Il est intéressant de noter que dans la conclusion prudemment formulée de Parris, laquelle est basée sur des observations empiriques à travers le continent africain tout entier, semblent résonner des vérités bibliques:  Jésus a dit à un dirigeant du premier siècle :  « Tu dois être né de nouveau…  de l’Esprit ». Paul, un sceptique devenu chrétien du premier siècle lui aussi, a affirmé :  « Quiconque appartient à Christ est devenue une nouvelle personne.  Ce qu’il y a d’ancien est parti, une nouvelle vie a commencé ! »

Comment la libération prend place

Parris souligne l’impact de la chrétienté sur l’individu, au-delà de la bonne œuvre qu’elle génère.

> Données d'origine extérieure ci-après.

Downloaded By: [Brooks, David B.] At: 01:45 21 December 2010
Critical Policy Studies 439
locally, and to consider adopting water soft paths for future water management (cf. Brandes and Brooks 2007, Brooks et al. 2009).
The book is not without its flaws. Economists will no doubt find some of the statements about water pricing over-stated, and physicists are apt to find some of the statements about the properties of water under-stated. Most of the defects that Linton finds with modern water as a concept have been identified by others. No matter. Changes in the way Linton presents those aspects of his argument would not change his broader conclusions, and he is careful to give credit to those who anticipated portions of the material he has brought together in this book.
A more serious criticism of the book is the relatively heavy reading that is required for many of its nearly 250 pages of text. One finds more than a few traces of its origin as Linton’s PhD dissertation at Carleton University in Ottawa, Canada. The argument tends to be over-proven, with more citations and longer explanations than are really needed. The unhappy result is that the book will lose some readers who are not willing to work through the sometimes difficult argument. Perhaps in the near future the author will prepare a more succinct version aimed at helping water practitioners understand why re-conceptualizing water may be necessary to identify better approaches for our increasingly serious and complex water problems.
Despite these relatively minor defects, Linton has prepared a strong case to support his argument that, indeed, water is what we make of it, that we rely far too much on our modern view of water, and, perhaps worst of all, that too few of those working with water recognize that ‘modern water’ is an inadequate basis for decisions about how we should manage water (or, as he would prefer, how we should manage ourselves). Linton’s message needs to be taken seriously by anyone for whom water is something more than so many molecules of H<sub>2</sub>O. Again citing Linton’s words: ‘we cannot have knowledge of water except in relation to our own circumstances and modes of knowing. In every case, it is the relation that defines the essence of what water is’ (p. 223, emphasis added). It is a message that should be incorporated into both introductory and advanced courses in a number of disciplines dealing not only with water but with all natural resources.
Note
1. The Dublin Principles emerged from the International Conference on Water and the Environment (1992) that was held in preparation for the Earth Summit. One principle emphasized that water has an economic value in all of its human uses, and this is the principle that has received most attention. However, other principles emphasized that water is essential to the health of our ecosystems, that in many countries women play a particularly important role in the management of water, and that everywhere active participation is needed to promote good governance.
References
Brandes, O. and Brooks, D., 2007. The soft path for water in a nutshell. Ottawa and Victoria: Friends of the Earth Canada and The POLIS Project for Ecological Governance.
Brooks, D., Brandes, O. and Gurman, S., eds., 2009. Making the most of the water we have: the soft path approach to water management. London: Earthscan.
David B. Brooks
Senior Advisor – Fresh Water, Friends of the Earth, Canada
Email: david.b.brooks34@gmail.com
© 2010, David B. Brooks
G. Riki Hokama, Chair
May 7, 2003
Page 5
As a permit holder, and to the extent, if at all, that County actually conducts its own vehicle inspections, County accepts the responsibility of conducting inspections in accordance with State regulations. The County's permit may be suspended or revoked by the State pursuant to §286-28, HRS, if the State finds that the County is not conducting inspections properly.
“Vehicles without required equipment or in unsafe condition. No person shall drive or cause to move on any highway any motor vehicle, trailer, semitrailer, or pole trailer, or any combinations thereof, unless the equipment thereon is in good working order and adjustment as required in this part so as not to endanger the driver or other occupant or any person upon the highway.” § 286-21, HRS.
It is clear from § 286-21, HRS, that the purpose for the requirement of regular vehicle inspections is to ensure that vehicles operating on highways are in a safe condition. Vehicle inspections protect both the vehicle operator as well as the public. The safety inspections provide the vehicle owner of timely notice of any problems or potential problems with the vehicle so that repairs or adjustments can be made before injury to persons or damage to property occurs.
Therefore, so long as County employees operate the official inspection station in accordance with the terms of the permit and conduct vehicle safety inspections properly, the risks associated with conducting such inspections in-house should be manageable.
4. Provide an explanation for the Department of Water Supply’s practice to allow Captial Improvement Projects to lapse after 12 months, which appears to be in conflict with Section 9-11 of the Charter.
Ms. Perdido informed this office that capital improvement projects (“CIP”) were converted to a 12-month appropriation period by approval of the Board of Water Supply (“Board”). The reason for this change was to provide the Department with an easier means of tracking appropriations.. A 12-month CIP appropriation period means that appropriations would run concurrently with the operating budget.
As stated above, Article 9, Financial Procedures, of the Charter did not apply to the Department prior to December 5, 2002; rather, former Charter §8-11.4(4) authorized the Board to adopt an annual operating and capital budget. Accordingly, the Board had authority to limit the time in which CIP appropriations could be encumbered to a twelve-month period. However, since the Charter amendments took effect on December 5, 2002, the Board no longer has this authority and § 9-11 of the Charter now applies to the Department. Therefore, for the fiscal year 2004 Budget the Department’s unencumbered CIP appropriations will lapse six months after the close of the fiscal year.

Ayant vécu en Afrique, il a observé que « les chrétiens étaient toujours différents ». Leur foi semble les avoir « libérés et détendus ». Ils démontrent une vivacité, une curiosité, un engagement et une façon d’être directe qui semblent absents de la vie africaine traditionnelle.  Les membres chrétiens de Pump Aid qu’il a rencontré étaient différents des autres, brillants par leur honnêteté, leur diligence, et leur optimisme.

Parris déplore le tribalisme, car il encourage une attitude de peur et de « respect exagéré pour un leader vaniteux ». Il donne tout le crédit à la chrétienté pour son emphase sur une relation directe et personnelle avec Dieu pour encourager une individualité qui aide à se « libérer d’une mentalité de groupe tribale écrasante.  Voici le pourquoi et le comment de la libération qu’elle opère ».

Wow!!  La chrétienté engendre l’individualité et libère l’esprit? Est-ce là la même chrétienté que d’autres critiquent comme étant responsable d’une mentalité de troupeau et d’adeptes dépourvus de discernement  – en fait, d’une « mentalité de groupe écrasante »?

En vérité, non.  Parris est clair :  la chrétienté est basée sur une relation personnelle avec Dieu. Il observe que cette chrétienté « transperce » la mentalité collective traditionnelle.  Ce n’est pas surprenant.  Jésus a renversé les tables du Temple et condamné les dirigeants religieux pour avoir supplanté les chemins de Dieu pour suivre les leurs.  Les critiques de la chrétienté ou de la religion comme étant responsables de l’esclavage de l’esprit et l’endurcissement du cœur sont probablement une réaction aux dévots – et il y en a bon nombre – qui sont dans l’erreur ou qui ont une dévotion mal placée et ne sont pas guidés par le Dieu de la Bible.

Bien que les athées et les chrétiens débâtent du mécanisme en question, l’athée Parris lui-même trouve le fait indéniable :  lorsque Dieu est un Dieu personnel, la chrétienté change le cœur des Africains, leur vie, et leur communauté – pour le meilleur.